Most attacks show lower RA in the final model compared to the best model. This occurs due to robust overfitting. In contrast, BEST was able to reduce the RA gap between the final and best models thanks to using UEs.

Additionally, when the victim model returns logit vectors, most attacks increase (r)CA but decrease RA. Since logit vectors contain uncertain prediction information, using them for training reduces robustness.

When the victim model returns only hard labels, both CA and RA of robust distillation techniques decrease significantly. This is because the hard label constraint violates the white-box assumption required for robust distillation.

BEST performance by substitute model architecture

The above experiment shows performance when using architectures different from the victim model (ResNet-AT) as the substitute model. VGG and MobileNet performance is slightly lower than ResNet and WRN, which is due to inherent performance differences between architectures.

BEST performance by adversarial training method

This study assumes the victim model has undergone adversarial training. The above experiment shows performance differences based on the adversarial training methods applied to the victim model. The results show no significant differences.

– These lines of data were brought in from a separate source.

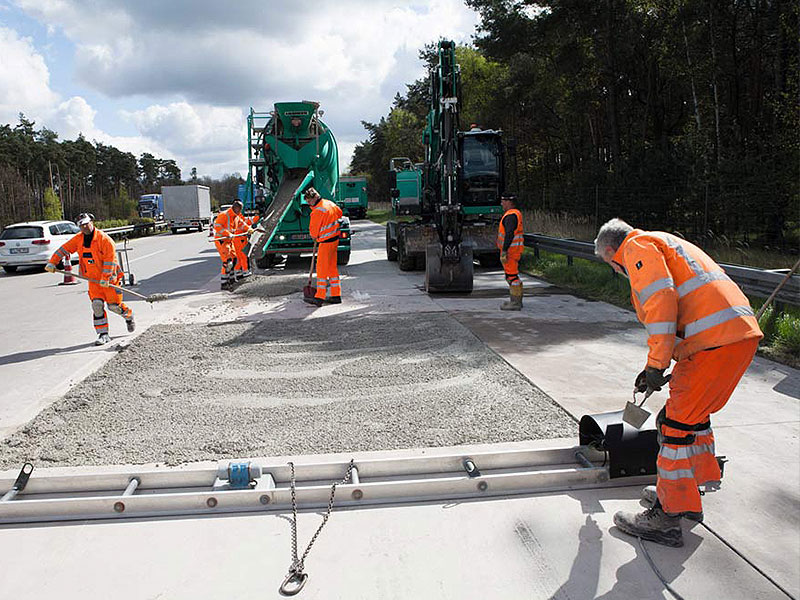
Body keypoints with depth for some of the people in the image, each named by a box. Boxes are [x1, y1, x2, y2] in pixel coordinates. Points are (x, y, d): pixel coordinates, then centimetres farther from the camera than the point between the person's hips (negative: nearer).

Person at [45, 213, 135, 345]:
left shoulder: (104, 239, -15)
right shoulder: (78, 239, 5)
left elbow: (110, 259, -19)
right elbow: (64, 249, 10)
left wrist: (105, 278, -24)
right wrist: (52, 262, -1)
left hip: (109, 278, -5)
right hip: (93, 279, 5)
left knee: (113, 305, -3)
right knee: (97, 305, -6)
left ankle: (129, 316, 29)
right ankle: (103, 335, -1)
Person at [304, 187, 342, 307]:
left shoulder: (317, 211, -19)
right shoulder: (330, 203, 7)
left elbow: (313, 230, -12)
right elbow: (339, 213, 27)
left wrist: (314, 237, 9)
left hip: (326, 242, -9)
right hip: (335, 238, 9)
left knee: (321, 268, -7)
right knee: (332, 267, 13)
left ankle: (319, 297, -7)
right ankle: (336, 296, 16)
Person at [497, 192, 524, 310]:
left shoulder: (511, 215, -17)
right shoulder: (516, 213, 17)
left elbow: (509, 234, -26)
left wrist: (504, 251, -27)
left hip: (510, 250, -11)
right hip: (515, 249, 11)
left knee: (511, 276, -8)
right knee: (513, 275, 16)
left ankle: (515, 303, -5)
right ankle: (517, 300, 23)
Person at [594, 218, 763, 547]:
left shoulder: (638, 247, 1)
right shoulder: (667, 245, 31)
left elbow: (661, 301, -16)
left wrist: (655, 364, -15)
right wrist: (654, 369, 39)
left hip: (716, 341, -10)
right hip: (743, 333, 10)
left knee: (676, 424, -5)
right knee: (696, 415, 22)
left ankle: (667, 517, 2)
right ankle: (687, 493, 36)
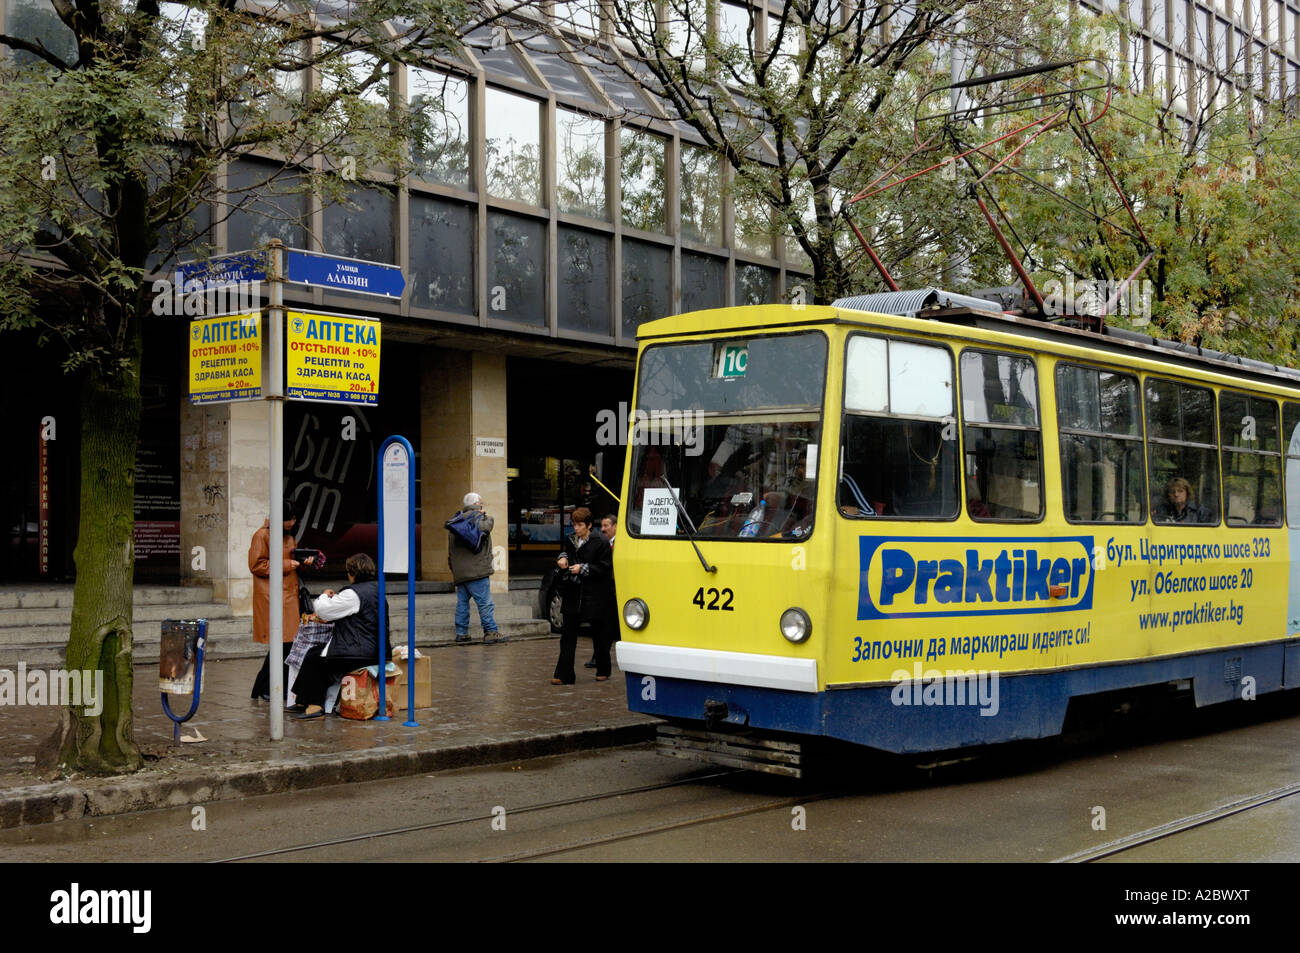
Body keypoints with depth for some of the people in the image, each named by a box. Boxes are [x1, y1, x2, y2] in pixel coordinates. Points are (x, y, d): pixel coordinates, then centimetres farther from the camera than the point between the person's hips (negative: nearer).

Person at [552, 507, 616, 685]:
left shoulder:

BEST performance by attack budget

(a) shows the impact of query budget on BEST’s performance by adjusting the size of \(D_A\) used for UE generation.

As a result, both CA and RA improve with larger query budgets. And robust overfitting did not occur even with very small query budgets.

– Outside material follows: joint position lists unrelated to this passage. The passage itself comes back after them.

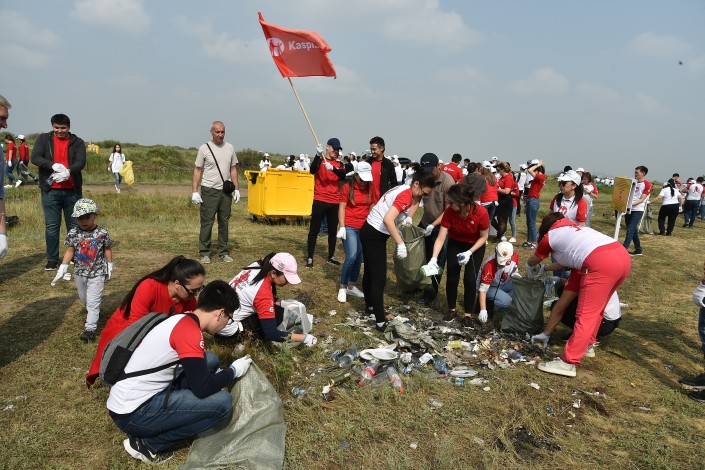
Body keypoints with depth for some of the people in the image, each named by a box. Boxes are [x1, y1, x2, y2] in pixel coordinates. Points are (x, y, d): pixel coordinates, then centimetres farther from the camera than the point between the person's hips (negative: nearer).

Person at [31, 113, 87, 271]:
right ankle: (52, 260, 12)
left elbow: (81, 162, -11)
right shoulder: (43, 139, 5)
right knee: (51, 226, 4)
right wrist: (53, 165, -26)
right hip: (50, 191, 0)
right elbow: (35, 157, -8)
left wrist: (68, 172, -31)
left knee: (74, 225, 9)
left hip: (72, 190, 0)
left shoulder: (77, 142, 3)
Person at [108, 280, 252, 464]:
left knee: (210, 360, 7)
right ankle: (148, 444, 0)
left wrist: (223, 375, 23)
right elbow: (202, 389, -20)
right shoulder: (189, 330, -21)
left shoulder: (183, 320, 8)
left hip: (138, 394, 9)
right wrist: (233, 371, -4)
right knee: (223, 403, -14)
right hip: (132, 413, -9)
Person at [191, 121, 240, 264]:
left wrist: (236, 189, 8)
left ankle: (223, 253, 18)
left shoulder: (230, 148, 10)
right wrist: (194, 191, -8)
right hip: (209, 190, -4)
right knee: (207, 222, -3)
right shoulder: (204, 148, -2)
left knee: (224, 222, 9)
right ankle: (204, 253, 6)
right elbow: (197, 170, -1)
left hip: (226, 191, 4)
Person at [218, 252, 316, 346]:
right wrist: (304, 338, -28)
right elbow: (271, 334, -30)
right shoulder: (263, 292, -31)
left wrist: (282, 303, -2)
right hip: (227, 326, -8)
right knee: (278, 313, -14)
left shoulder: (259, 266, -10)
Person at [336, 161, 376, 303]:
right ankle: (342, 288, 1)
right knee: (351, 257, -13)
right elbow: (341, 208, -5)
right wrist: (342, 227, -11)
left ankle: (352, 286, 21)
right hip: (349, 227, -4)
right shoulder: (347, 187, -5)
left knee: (359, 258, 7)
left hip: (364, 228, 4)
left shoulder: (370, 189, 6)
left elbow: (372, 208, 11)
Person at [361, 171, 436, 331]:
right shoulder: (405, 196, -21)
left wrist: (409, 217, 3)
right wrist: (401, 244, -32)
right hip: (375, 235, -10)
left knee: (370, 273, 23)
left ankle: (370, 307, 39)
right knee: (379, 279, -5)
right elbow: (388, 220, -33)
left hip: (369, 231, 10)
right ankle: (381, 322, 0)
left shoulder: (404, 190, 8)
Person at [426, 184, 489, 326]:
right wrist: (434, 258, -36)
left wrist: (469, 253, -26)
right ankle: (451, 310, 20)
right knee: (452, 278, -3)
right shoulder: (449, 212, -27)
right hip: (455, 244, 2)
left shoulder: (481, 213, -32)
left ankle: (468, 314, 8)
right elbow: (441, 238, -25)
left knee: (470, 280, -9)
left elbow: (483, 237, -16)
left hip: (475, 246, -2)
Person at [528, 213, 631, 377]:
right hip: (623, 256, 8)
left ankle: (568, 363, -3)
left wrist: (530, 271, 55)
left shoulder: (550, 235, 16)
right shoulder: (575, 228, 33)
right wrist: (545, 269, 54)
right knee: (595, 308, 23)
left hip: (601, 263, -7)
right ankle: (587, 344, 35)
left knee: (586, 315, -5)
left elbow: (532, 261, 33)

(b) shows the impact of synthesis budget on BEST’s performance. Very low synthesis budgets were sufficient to achieve high attack performance.

Even increasing the synthesis budget for more optimization steps barely improved performance, indicating that BEST’s UE generation method is so efficient that additional cost investment does not significantly help produce more UEs of higher quality (i.e., with smaller \(\delta\)).

(c) shows that adding the victim model’s training data to the UE generation \(D_A\) increases attack performance.

BEST performance with data augmentation

The above experiment shows the results of combining data augmentation with UE synthesis. The results confirm that augmenting \(D_A\) samples before synthesizing them into UEs improves both CA and RA.

BEST performance by data distribution

The above experiment shows extraction performance when using datasets (SVHN, CIFAR100, STL10) with different distributions from the victim model (trained on CIFAR10) as \(D_A\).

The results show that the larger the difference between the victim model’s training data distribution and the \(D_A\) distribution, the more both CA and RA dropped.

Therefore, to maximize attack performance, the attacker benefits from using data with distributions as similar as possible to what the victim model was trained on.

Bypassing Existing Defense Strategies

The BEST attack can bypass the following model extraction defense techniques:

  • Logit vector perturbation: A defense technique that adds noise to internal prediction values (logit vectors) without changing the model’s final prediction (hard label). However, since BEST learns using only hard labels rather than logit vectors, it is completely unaffected by this defense.

  • Malicious query detection

    • PRADA: A defense technique that detects attacks using statistical distribution of queries as an indicator. However, when BEST applies data augmentation before generating UEs, the statistical patterns of query distributions are modified. As a result, PRADA fails to detect the attack.

    • SEAT: A defense technique that blocks accounts that repeatedly submit similar queries. The attacker can easily bypass this by distributing queries across multiple accounts.

Conclusion


This paper presents the first study on robustness extraction of deep learning models, a topic that had never been previously investigated.

This study proposes a new attack technique called BEST that simultaneously extracts the victim model’s accuracy and robustness by synthesizing and querying uncertain examples (UEs).

Experimental results show that unlike existing attacks that targeted only accuracy or fidelity, BEST successfully extracted the model’s robustness as well.

These results suggest that a model’s robustness can also be a stealable intellectual asset and a target for attacks, highlighting the need for corresponding defense strategies.